How to calculate to the jacobian of $n(u, u_n, u_p)$? That is

$$dn_{ij} = \frac{\delta n_i}{\delta (u, u_n, u_p)_j}$$

I am considering the following snippet

Q = FunctionSpace(mesh,'CG',1)
element = Q.ufl_element()
mixed_element = MixedElement(element,element,element)
W = FunctionSpace(mesh, mixed_element)
u_mixed = Function(W)
v_mixed = TestFunction(W)
v, vn, vp = split(v_mixed)
du_mixed = TrialFunction(W)
u, un, up = split(u_mixed)


n = exp((u-un))
dx = Measure("dx")

I'd like to calculate the jacobian with something like this but I don't know if that's correct:

dn = derivative(n*v*dx(), u_mixed, du_mixed)
dn += derivative(n*vn*dx(), u_mixed, du_mixed)
J = assemble(dn)

Any help is appreciated.

asked Jul 3, 2017 by chaffra FEniCS User (1,830 points)
edited Jul 3, 2017 by chaffra

1 Answer

+1 vote

Hello,

I think you might be looking for something like this:

F0 = n*v*dx
F1 = n*vn*dx 
F = F0+F1

J = derivative(F,u_mixed, du_mixed)

Regards,
Leonardo

answered Jul 5, 2017 by lhdamiani FEniCS User (2,580 points)

Thanks Leonardo,

this seems to work. For example, is derivative(n*v*dx,u_mixed,du_mixed) the derivative on the integral of n with respect to a degree of freedom in u_mixed or is it the derivative of n or are they both the same thing in this case? I am still confused why this works.

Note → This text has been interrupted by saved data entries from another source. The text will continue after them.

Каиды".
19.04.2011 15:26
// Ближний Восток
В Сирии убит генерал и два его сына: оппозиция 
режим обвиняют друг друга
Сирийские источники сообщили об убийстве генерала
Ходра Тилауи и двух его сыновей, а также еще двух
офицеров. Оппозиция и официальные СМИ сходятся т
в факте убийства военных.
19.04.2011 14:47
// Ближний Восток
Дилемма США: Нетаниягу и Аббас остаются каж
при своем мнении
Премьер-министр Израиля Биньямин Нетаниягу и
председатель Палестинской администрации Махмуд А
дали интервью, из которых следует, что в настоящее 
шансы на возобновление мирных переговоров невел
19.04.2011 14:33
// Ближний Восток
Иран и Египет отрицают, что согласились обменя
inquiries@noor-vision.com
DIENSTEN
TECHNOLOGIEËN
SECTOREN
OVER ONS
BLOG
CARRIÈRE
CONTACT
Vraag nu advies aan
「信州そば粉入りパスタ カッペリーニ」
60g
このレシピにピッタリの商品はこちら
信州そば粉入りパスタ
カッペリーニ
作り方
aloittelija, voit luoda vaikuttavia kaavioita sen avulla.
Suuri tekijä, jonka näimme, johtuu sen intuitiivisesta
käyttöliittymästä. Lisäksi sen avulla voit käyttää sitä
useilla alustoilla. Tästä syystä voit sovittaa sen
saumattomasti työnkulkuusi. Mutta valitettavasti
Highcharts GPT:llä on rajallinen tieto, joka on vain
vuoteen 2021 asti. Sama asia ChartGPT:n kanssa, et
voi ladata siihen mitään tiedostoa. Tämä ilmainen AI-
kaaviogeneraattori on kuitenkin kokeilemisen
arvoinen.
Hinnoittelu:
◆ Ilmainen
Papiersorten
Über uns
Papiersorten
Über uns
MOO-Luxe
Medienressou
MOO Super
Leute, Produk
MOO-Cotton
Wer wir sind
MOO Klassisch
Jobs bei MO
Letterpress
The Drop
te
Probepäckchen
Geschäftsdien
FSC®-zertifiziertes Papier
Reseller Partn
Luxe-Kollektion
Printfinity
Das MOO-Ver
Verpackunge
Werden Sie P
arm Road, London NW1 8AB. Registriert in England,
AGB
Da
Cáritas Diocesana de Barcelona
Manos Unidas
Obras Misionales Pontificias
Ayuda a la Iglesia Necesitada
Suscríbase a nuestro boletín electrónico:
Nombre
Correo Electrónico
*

commented Jul 5, 2017 by chaffra FEniCS User (1,830 points)

Hello,

They are the same thing.. I checked now, one problem before on your script was the parenthesis on the dx term... you don't need to add "()" when instantiating the weak form of your equations...

as a test, you could run something like: 

...
J = derivative(F,u_mixed, du_mixed)
dn = derivative(n*v*dx, u_mixed, du_mixed)
dn += derivative(n*vn*dx, u_mixed, du_mixed)
diff = J-dn
print assemble(diff).array()
...
commented Jul 5, 2017 by lhdamiani FEniCS User (2,580 points)

This would obviously be zero since F = F0+F1.
But I now think the term n*v*dx corresponds to the projection of n onto the basis functions, the assembly of which will give a vector. In that case the assembly of derivative(n*v*dx, u_mixed, du_mixed) would give the Jacobian matrix (I think...). Thanks again for your help!

commented Jul 5, 2017 by chaffra FEniCS User (1,830 points)

exactly! this way it's for sure the differents approach resulting on the same result..
Regards,Leonardo

commented Jul 5, 2017 by lhdamiani FEniCS User (2,580 points)
...